In a petition filed in federal court, the restaurants and employees asked a federal judge to suspend the ban, pending the outcome of a lawsuit they filed the same day.
They hope to overturn the ordinance, arguing in their lawsuit that it’s unconstitutional.
U.S. District Court Judge Ralph Erickson on Friday refused to sign a restraining order, saying the plaintiffs failed to convince him it was the right thing to do without first giving city officials a chance to defend the ban.
The restaurants and workers failed to show they would be permanently harmed if the ban was not immediately suspended, Erickson said.
But the judge didn’t completely close the door to suspending the ban.
He set a hearing for next week, on Wednesday, during which the plaintiffs’ attorney, Craig Campbell, will again press to temporarily shelve the smoking ordinance. City attorneys will argue to keep it in place.
Fargo’s smoking ordinance is arbitrary and violates the 14th Amendment’s equal protection clause, Campbell said.
Under the ordinance, Buffalo Wild Wings’ bartenders will work among smokers, but the city’s ordinance protects other employees from the health risks of second-hand smoke, he said.

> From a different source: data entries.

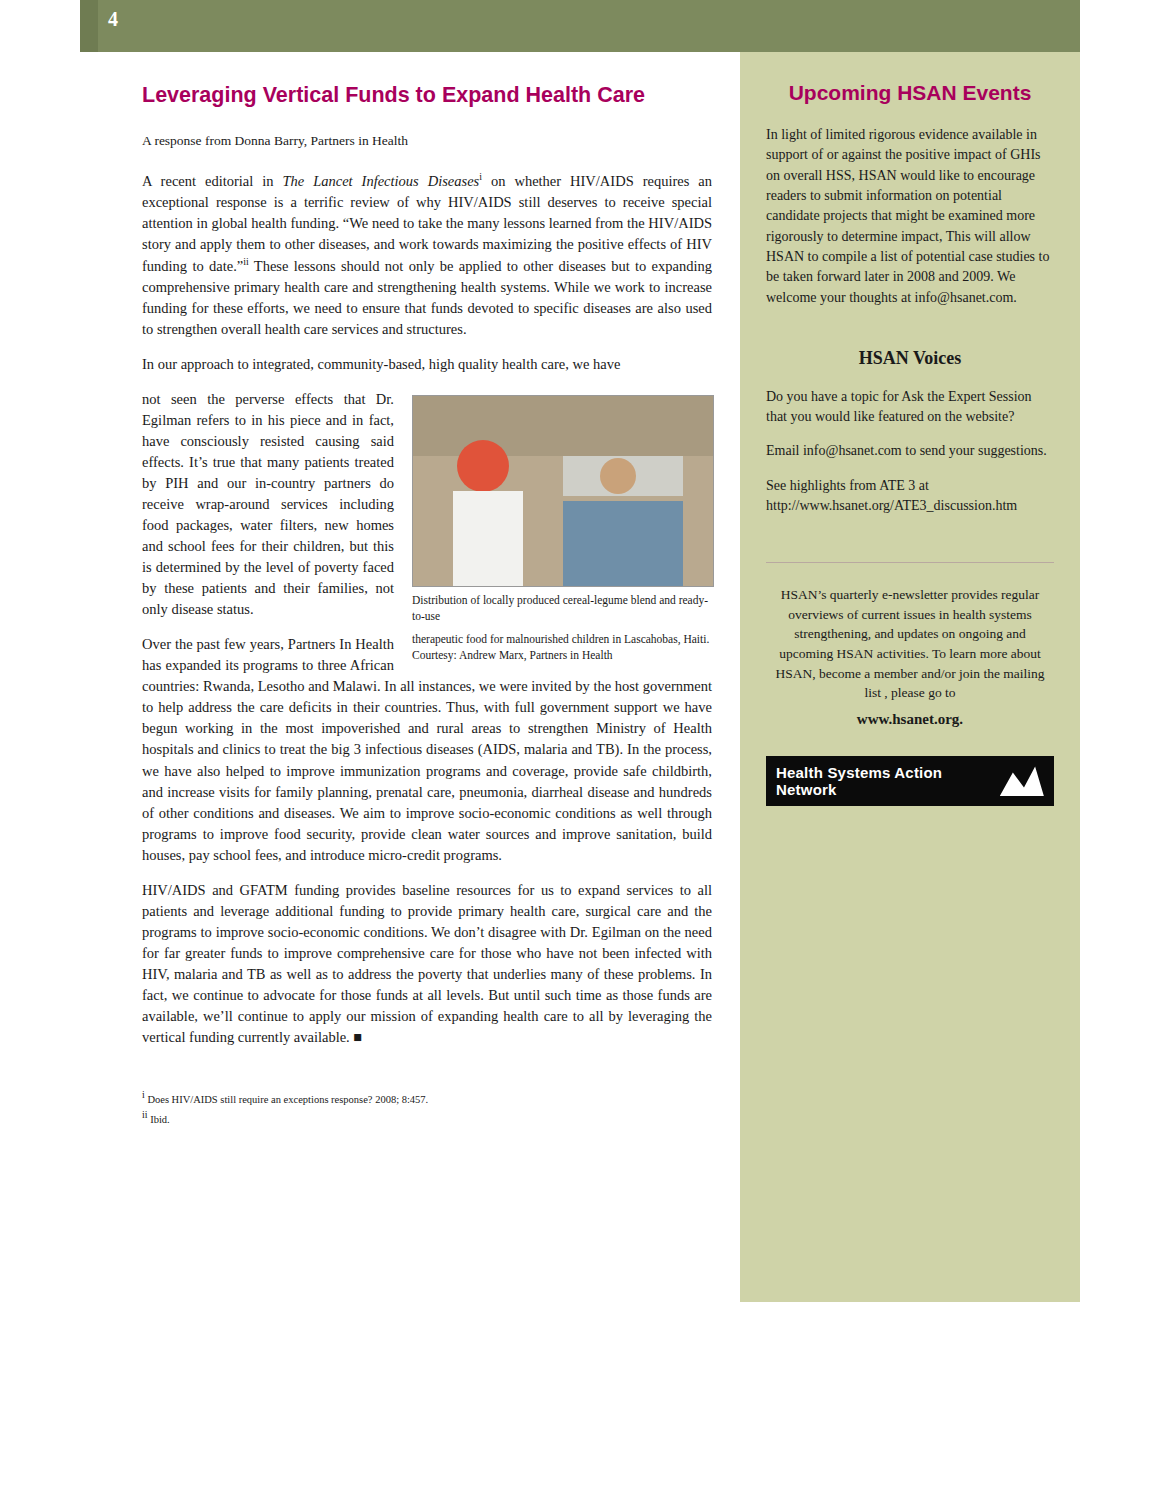4
Leveraging Vertical Funds to Expand Health Care
A response from Donna Barry, Partners in Health
A recent editorial in The Lancet Infectious Diseasesi on whether HIV/AIDS requires an exceptional response is a terrific review of why HIV/AIDS still deserves to receive special attention in global health funding. “We need to take the many lessons learned from the HIV/AIDS story and apply them to other diseases, and work towards maximizing the positive effects of HIV funding to date.”ii These lessons should not only be applied to other diseases but to expanding comprehensive primary health care and strengthening health systems. While we work to increase funding for these efforts, we need to ensure that funds devoted to specific diseases are also used to strengthen overall health care services and structures.
In our approach to integrated, community-based, high quality health care, we have
Distribution of locally produced cereal-legume blend and ready-to-use therapeutic food for malnourished children in Lascahobas, Haiti. Courtesy: Andrew Marx, Partners in Health
not seen the perverse effects that Dr. Egilman refers to in his piece and in fact, have consciously resisted causing said effects. It’s true that many patients treated by PIH and our in-country partners do receive wrap-around services including food packages, water filters, new homes and school fees for their children, but this is determined by the level of poverty faced by these patients and their families, not only disease status.
Over the past few years, Partners In Health has expanded its programs to three African countries: Rwanda, Lesotho and Malawi. In all instances, we were invited by the host government to help address the care deficits in their countries. Thus, with full government support we have begun working in the most impoverished and rural areas to strengthen Ministry of Health hospitals and clinics to treat the big 3 infectious diseases (AIDS, malaria and TB). In the process, we have also helped to improve immunization programs and coverage, provide safe childbirth, and increase visits for family planning, prenatal care, pneumonia, diarrheal disease and hundreds of other conditions and diseases. We aim to improve socio-economic conditions as well through programs to improve food security, provide clean water sources and improve sanitation, build houses, pay school fees, and introduce micro-credit programs.
HIV/AIDS and GFATM funding provides baseline resources for us to expand services to all patients and leverage additional funding to provide primary health care, surgical care and the programs to improve socio-economic conditions. We don’t disagree with Dr. Egilman on the need for far greater funds to improve comprehensive care for those who have not been infected with HIV, malaria and TB as well as to address the poverty that underlies many of these problems. In fact, we continue to advocate for those funds at all levels. But until such time as those funds are available, we’ll continue to apply our mission of expanding health care to all by leveraging the vertical funding currently available. ■
i Does HIV/AIDS still require an exceptions response? 2008; 8:457.
ii Ibid.
Upcoming HSAN Events
In light of limited rigorous evidence available in support of or against the positive impact of GHIs on overall HSS, HSAN would like to encourage readers to submit information on potential candidate projects that might be examined more rigorously to determine impact, This will allow HSAN to compile a list of potential case studies to be taken forward later in 2008 and 2009. We welcome your thoughts at info@hsanet.com.
HSAN Voices
Do you have a topic for Ask the Expert Session that you would like featured on the website?
Email info@hsanet.com to send your suggestions.
See highlights from ATE 3 at http://www.hsanet.org/ATE3_discussion.htm
HSAN’s quarterly e-newsletter provides regular overviews of current issues in health systems strengthening, and updates on ongoing and upcoming HSAN activities. To learn more about HSAN, become a member and/or join the mailing list , please go to www.hsanet.org.
Health Systems Action Network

Campbell said he also will argue on Wednesday, among other things, that a North Dakota law adopted in 1919 prohibits employers from exposing employees to heath risks in the work place.
City Attorney Garylle Stewart said the law gives the state labor commissioner the authority to regulate smoking in the workplace — authority that would trump the city’s smoking ordinance.
But the commissioner hasn’t taken a stand on the risks of second-hand smoke, nor has she banned smoking in the workplace, Stewart said.
Campbell said two of his clients, the restaurants, would like to see a complete smoking ban or no restrictions at all.
Businesses throughout Fargo are affected differently by the ban.
In general, all public indoor workplaces must eliminate smoking, even in places like employee lounges. Bars are exempt, but restaurants that don’t serve alcohol in enclosed areas have no choice but to ban smoking.
Campbell singles out an exemption for truck stops, saying it illustrates his point that the ordinance is confusing and unfair.
The exemption allows truckers and their companions to smoke.
“Where’s the rational connection to a legitimate public interest?” he asked.